Fechando a bolsa e passando a perna por cima do selim para montar a moto, o letrista e entregador de refeições Ismael avisou que no nosso próximo encontro, na sequência da semana da Consciência Preta, vai querer falar sobre Luiz Gama, o advogado que resistiu à violência racial no século 19. Sua obra foi apagada. Viu o nome dele num filme e já leu tudo que encontrou no Google.

Ainda deu tempo de perguntar se queria ser músico. Quando criança só pensava em compor e cantar, para honrar esse nome que me deram. Meu espelho era o Chico César, um cara sem medo, com aquela cabeleira espinhosa e encaracolada. Em casa, meu avô enaltecia a bravura do Zumbi dos Palmares e do marujo negro João Cândido, que chefiou a Revolta contra a Chibata. Seus heróis, ao lado do irmão Ismael, meu tio-avô, inventor do samba, frequentador da Lapa boêmia. Um homem elegante, que usava sapatos brancos de bico fino.

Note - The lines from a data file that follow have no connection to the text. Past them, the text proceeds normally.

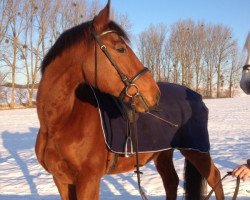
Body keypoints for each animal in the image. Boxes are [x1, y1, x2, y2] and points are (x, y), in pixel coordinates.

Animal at [35, 1, 225, 200]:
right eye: (121, 48)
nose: (154, 93)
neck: (61, 121)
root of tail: (196, 95)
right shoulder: (62, 180)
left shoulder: (89, 181)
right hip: (163, 154)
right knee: (171, 181)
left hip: (196, 151)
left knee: (215, 177)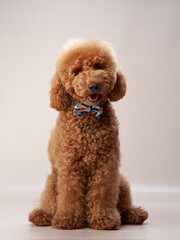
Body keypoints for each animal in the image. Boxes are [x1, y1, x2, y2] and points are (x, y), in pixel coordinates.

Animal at [29, 39, 148, 229]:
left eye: (98, 66)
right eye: (77, 71)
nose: (93, 85)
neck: (88, 113)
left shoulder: (106, 165)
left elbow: (102, 193)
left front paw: (104, 218)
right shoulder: (70, 166)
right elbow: (69, 194)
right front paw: (67, 219)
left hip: (122, 181)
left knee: (124, 204)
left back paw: (134, 214)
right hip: (52, 180)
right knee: (48, 201)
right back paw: (41, 216)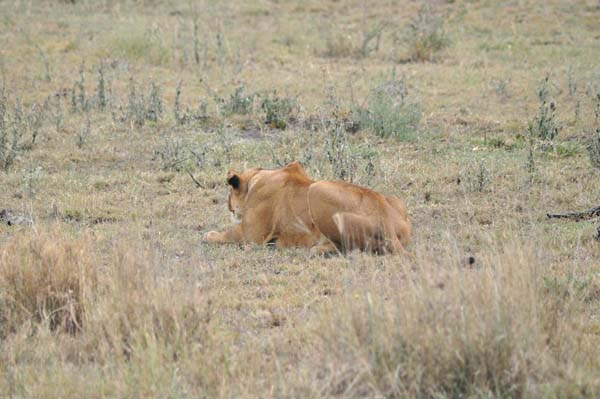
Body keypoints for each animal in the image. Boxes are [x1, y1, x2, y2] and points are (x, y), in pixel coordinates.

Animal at [204, 161, 410, 255]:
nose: (229, 207)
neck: (257, 178)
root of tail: (389, 225)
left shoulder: (252, 236)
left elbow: (227, 234)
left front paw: (209, 235)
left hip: (317, 189)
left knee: (346, 248)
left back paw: (314, 249)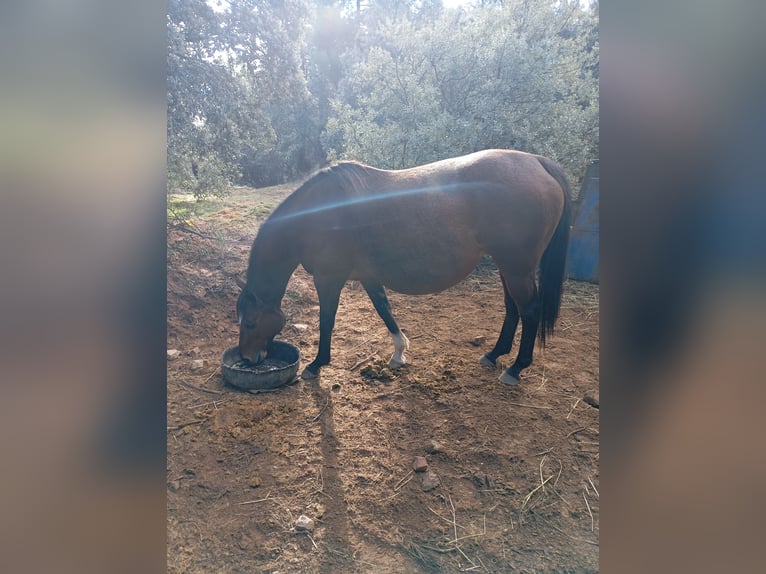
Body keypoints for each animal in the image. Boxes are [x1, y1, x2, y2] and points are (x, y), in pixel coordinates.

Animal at [236, 149, 571, 385]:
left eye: (250, 323)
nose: (247, 359)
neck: (316, 216)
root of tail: (538, 162)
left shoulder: (329, 279)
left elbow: (327, 322)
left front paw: (317, 364)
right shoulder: (367, 276)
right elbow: (385, 310)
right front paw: (399, 353)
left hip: (517, 269)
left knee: (529, 311)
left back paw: (515, 368)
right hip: (508, 267)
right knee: (513, 308)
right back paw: (493, 355)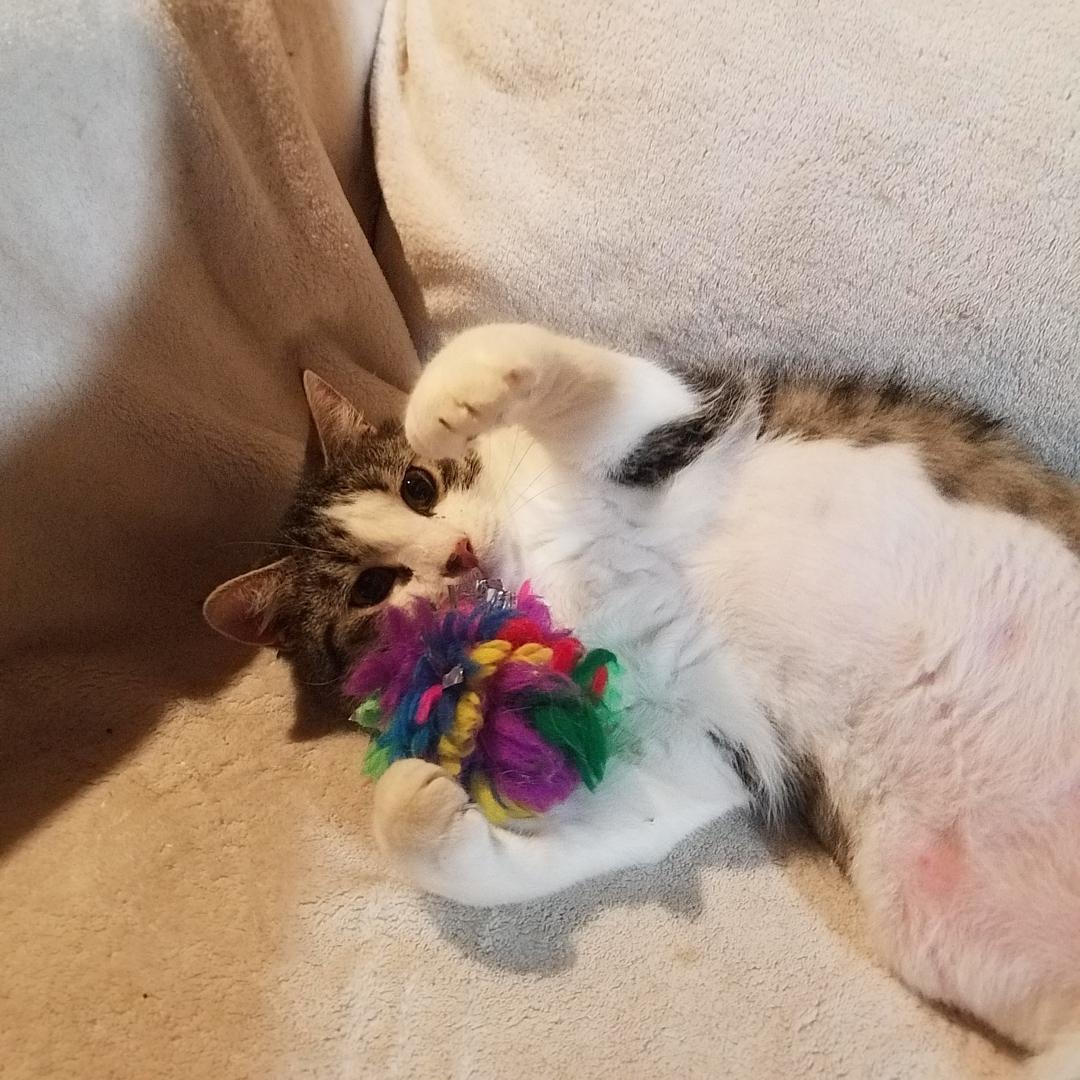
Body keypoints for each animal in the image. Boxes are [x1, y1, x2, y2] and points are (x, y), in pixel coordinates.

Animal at [204, 324, 1080, 1075]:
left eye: (418, 486)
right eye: (370, 588)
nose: (456, 553)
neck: (549, 572)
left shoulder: (666, 423)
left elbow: (564, 368)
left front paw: (449, 395)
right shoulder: (689, 744)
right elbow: (603, 832)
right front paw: (420, 807)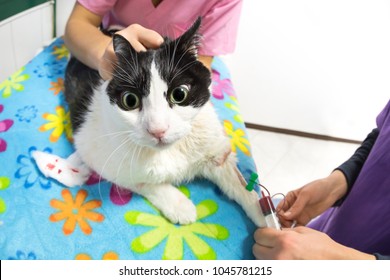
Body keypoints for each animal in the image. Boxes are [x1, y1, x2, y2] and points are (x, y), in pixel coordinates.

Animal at [33, 18, 266, 228]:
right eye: (130, 100)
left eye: (179, 94)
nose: (158, 130)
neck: (171, 151)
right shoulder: (98, 154)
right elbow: (145, 182)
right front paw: (180, 205)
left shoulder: (215, 152)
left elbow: (241, 185)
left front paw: (265, 216)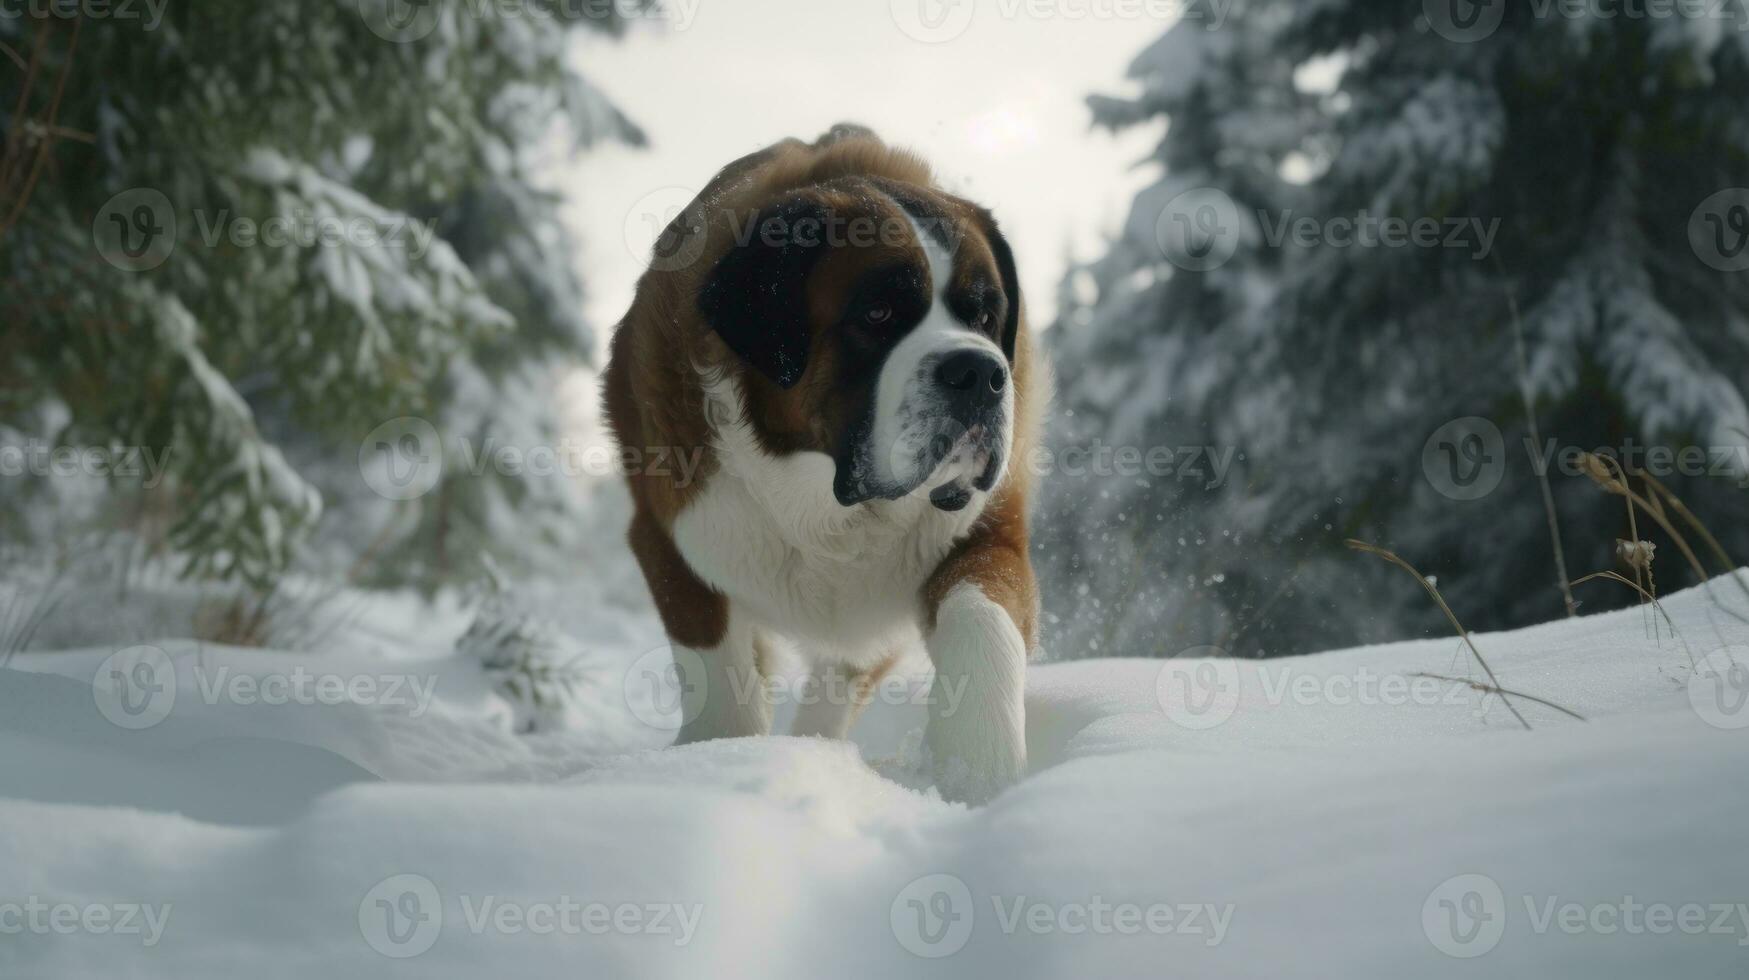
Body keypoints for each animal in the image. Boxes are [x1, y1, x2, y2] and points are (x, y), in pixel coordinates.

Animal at [601, 122, 1042, 805]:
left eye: (985, 316)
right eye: (877, 313)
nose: (980, 372)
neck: (829, 505)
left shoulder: (985, 530)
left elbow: (981, 618)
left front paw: (979, 767)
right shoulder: (668, 537)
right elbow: (717, 673)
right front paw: (715, 760)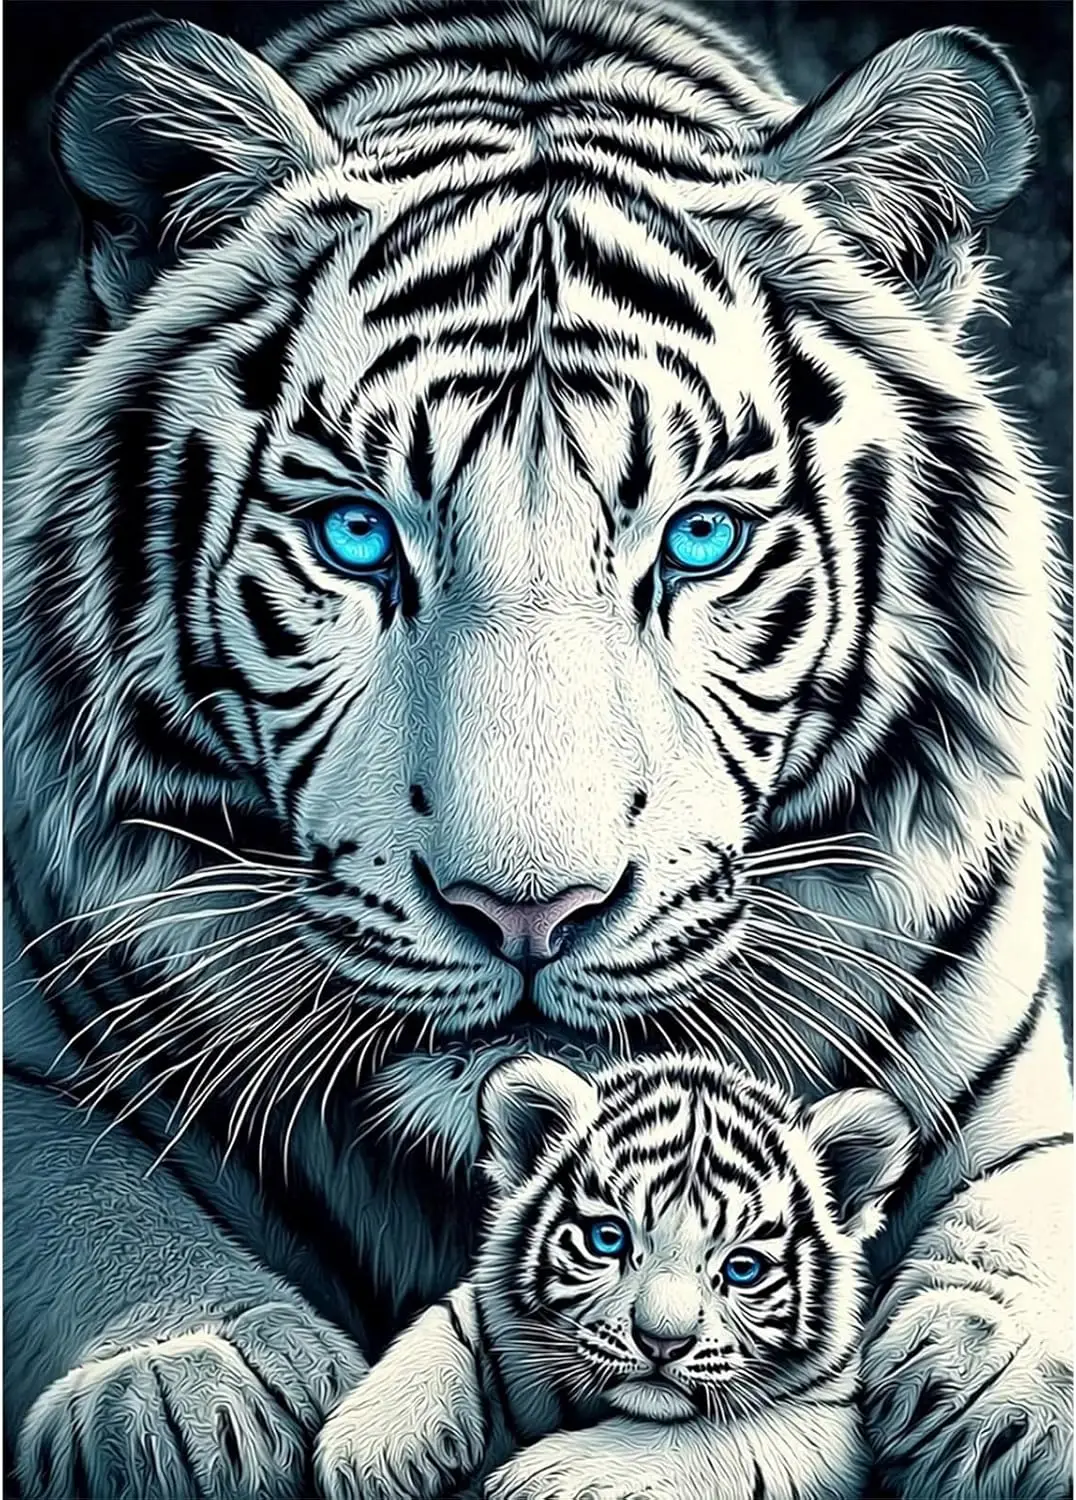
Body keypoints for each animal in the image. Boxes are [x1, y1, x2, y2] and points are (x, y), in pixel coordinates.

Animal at [316, 1053, 915, 1500]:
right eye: (609, 1239)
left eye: (742, 1268)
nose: (662, 1342)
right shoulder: (491, 1315)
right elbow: (447, 1323)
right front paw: (371, 1446)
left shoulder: (828, 1418)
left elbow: (721, 1431)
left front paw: (551, 1475)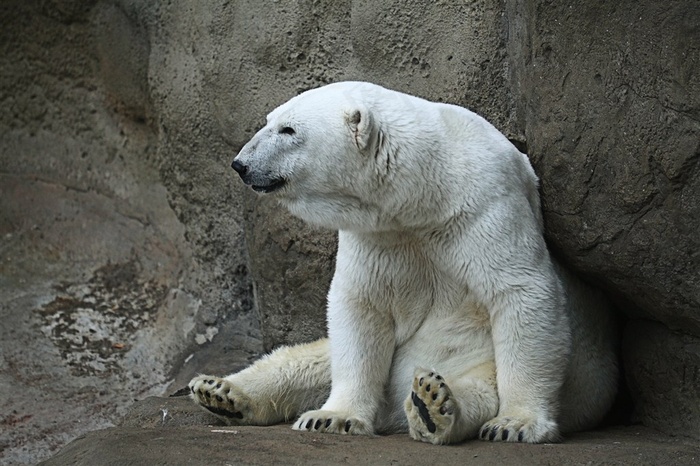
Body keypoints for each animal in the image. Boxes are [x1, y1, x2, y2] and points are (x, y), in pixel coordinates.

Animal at [187, 81, 616, 444]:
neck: (427, 195)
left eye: (289, 130)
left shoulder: (487, 205)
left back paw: (431, 404)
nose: (240, 164)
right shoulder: (379, 236)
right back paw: (220, 391)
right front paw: (333, 417)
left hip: (479, 361)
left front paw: (517, 423)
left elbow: (521, 291)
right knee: (306, 360)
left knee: (477, 389)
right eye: (269, 121)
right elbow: (360, 308)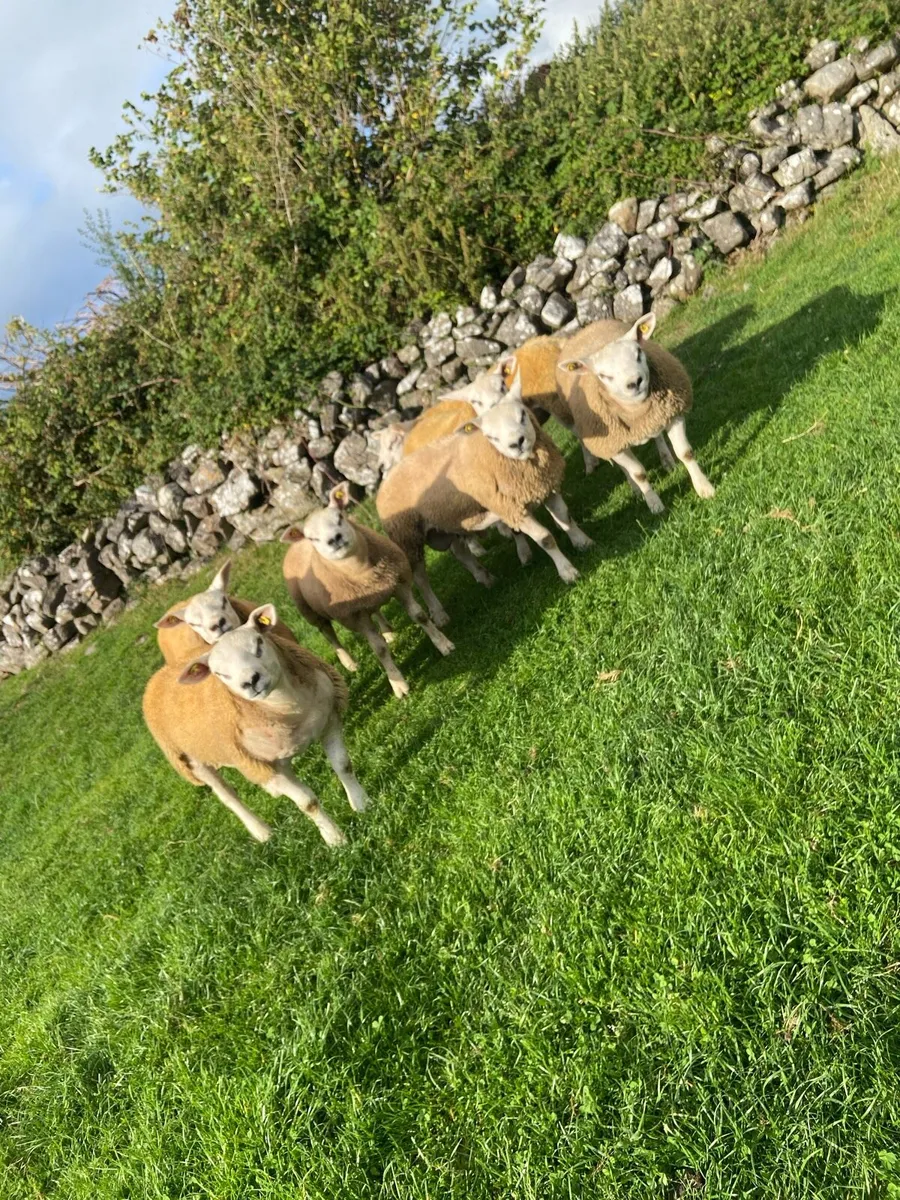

O Ismael Silva, autor daquele samba Antonico, que toca surdo, cuíca e tamborim. O senhor, que é jornalista, certamente que já o viu num boteco da Lapa, tomando umas com o Dácio Malandro. Meu nome é Ismael por causa dele, mas pode me chamar de Antonico mesmo.

Antonico enfia o pé no pedal, a máquina ronca e já dobrou a esquina. Daí a dois dias, junto com a confirmação da entrega do almoço, veio uma mensagem. Desculpa incomodar, seu Álvaro. Comecei a escrever uma história depois das confissões do dia da Consciência. Sonhei que tinha mergulhado em algo tenebroso, talvez um remoto acontecimento de minhas vivências.

“Vaguei pelas ruas quando meu irmão foi assassinado pela PM. Um tirambaço abriu um buraco na testa. Ao saber do acontecido, minha mãe se queimou toda na cozinha, quando requentava o feijão na panela de barro. Minha outra irmã perguntou por que vocês não se matam logo de uma vez? Dei um murro na cara dela. Ela foi à lona e a parede tremeu. Do lado de fora começou uma gritaria, como se estivessem fazendo uma barricada para impedir a entrada dos guardas. Ao fundo, tocou no rádio uma melodia triste, ouvi o estalido da trava de segurança de um fuzil. Depois os corpos foram amontados no pátio. Ser negro e pobre é impactante. Vem desde os tempos dos navios negreiros.”